Data is always very helpful when making investment decisions, but most of us don’t think like a computer or a calculator so our emotions also play a heavy role in our decisions, even when investing.

Imagine, the markets start to drop, how will you feel about investing a large lump-sum of cash? Will you worry that markets will plunge further – and delay investing? Worry can keep us on the sidelines – sometimes for a very long time.

Now, we have been provided with another chart, using data from the global financial crisis, which compares the experience of a DCA investor to a lump-sum investor. We look at two six-month periods: one where markets were falling and one where markets were rising.

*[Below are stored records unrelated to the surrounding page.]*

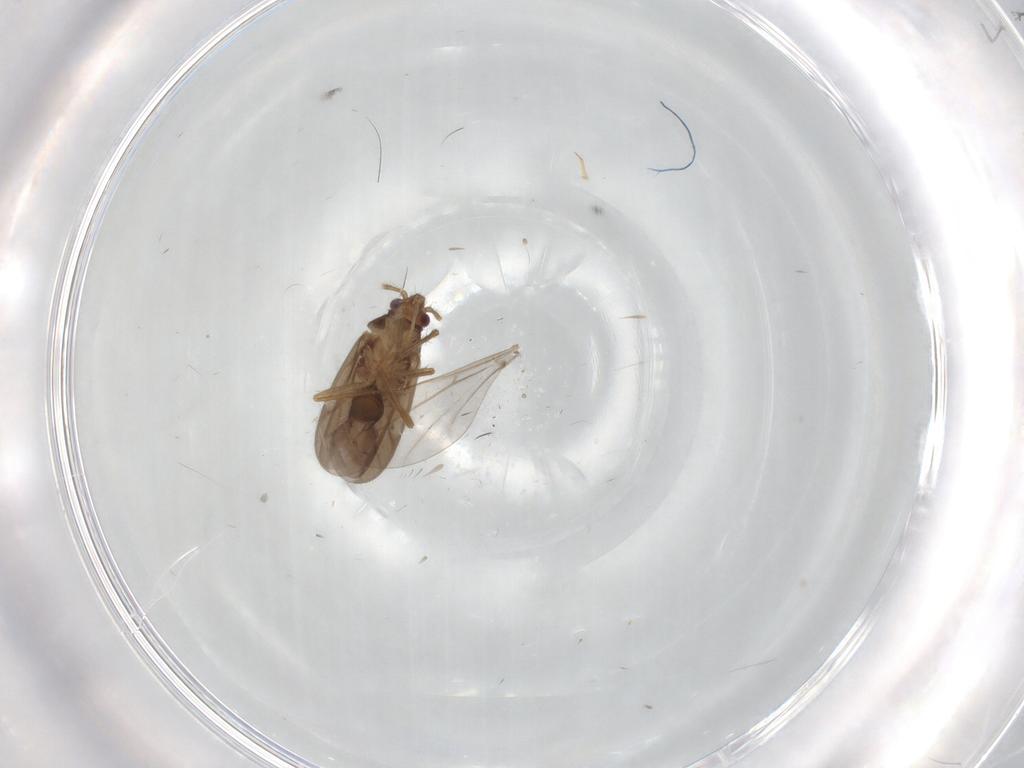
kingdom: Animalia
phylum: Arthropoda
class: Insecta
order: Hemiptera
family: Ceratocombidae
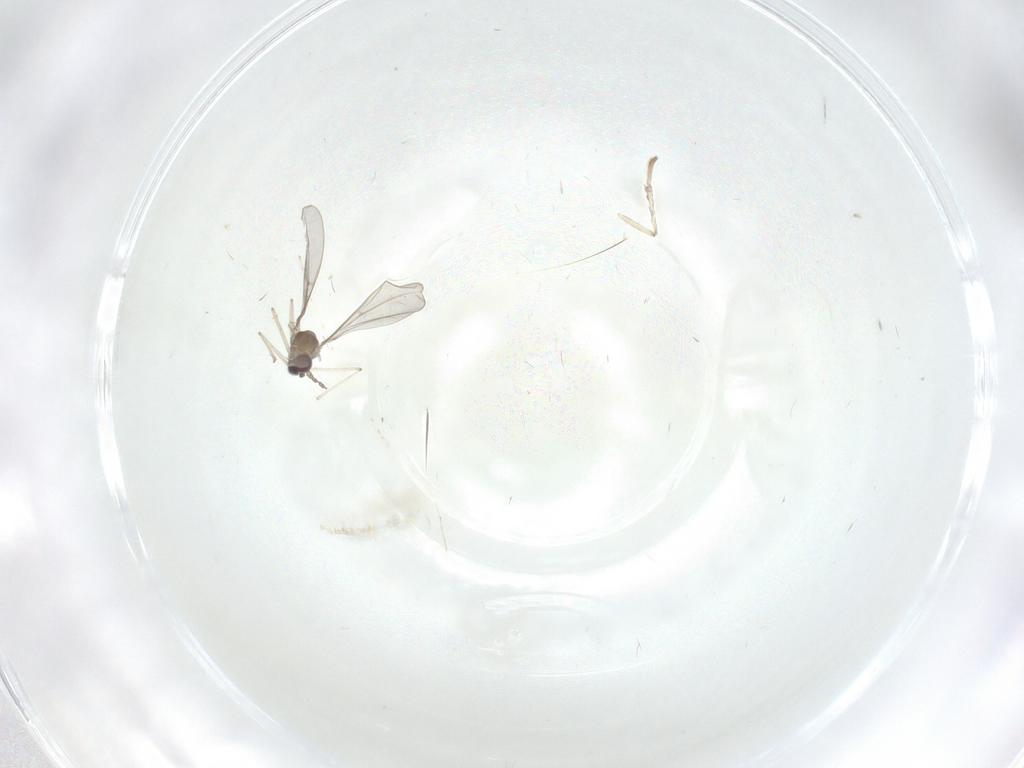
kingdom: Animalia
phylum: Arthropoda
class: Insecta
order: Diptera
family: Cecidomyiidae
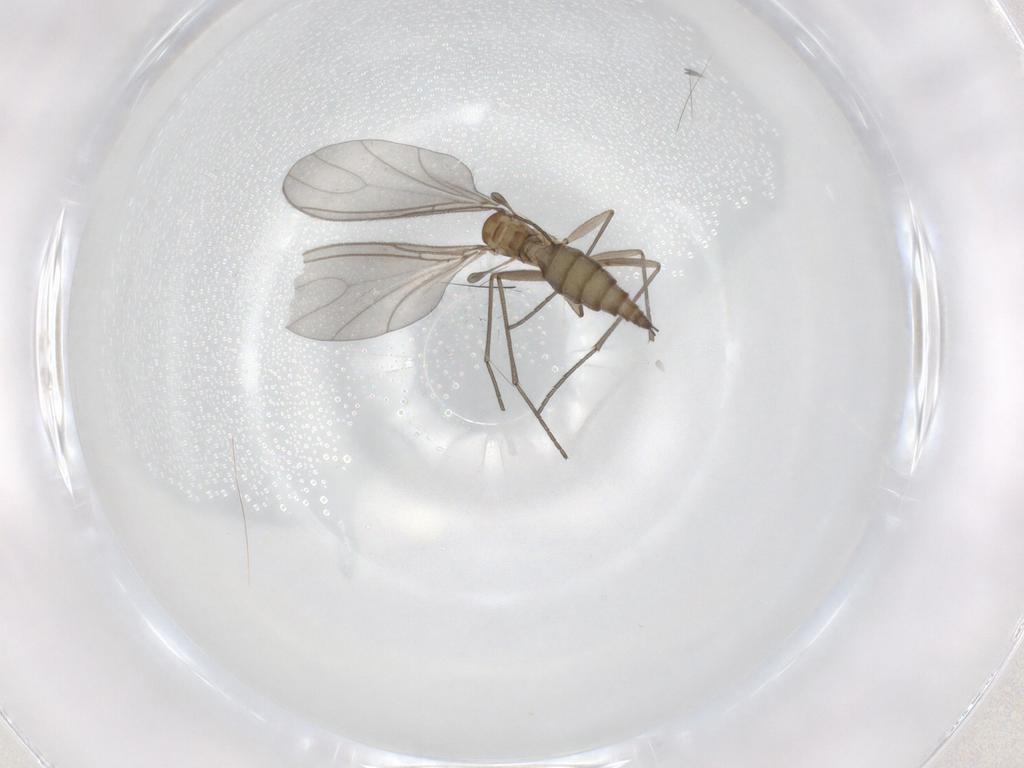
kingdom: Animalia
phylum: Arthropoda
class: Insecta
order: Diptera
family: Sciaridae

Keep in mind for this chart, we make the following assumptions:

  1. Each investor has $50,000 in cash to invest
  2. The DCA investor deployed the cash across six equal monthly installments.
  3. The lump- sum investor deployed the entire sum of cash on the first day of the same six-month period.

Things to keep in mind.

During falling markets:

The dollar cost averaging (DCA) approach shielded the investor’s holdings compared to the lump-sum investment. Not depicted in this chart: the DCA investor reached breakeven just three months after the market’s low in June 2009. In contrast, the lump-sum investor did not surpass the initial portfolio value until December 2010.

During rising markets:

The lump-sum investor showed superior performance in the six months following the market low. Nevertheless, committing to a lump-sum investment during this period would have been highly unsettling, especially given the economic conditions at that time. Despite trailing the lump-sum strategy in terms of immediate results, the dollar cost averaging (DCA) investor still achieved commendable returns through a more cautious and gradual app

Final Notes

As we have discussed, the data demonstrates that lump-sum investing typically benefits investors. However, if re-entering or entering the market for the first time feels challenging, a dollar cost averaging (DCA) strategy can assist in taking that crucial initial step. Additionally, it offers a more consistent investment journey, which are essential factors in adhering to your long-term financial strategy.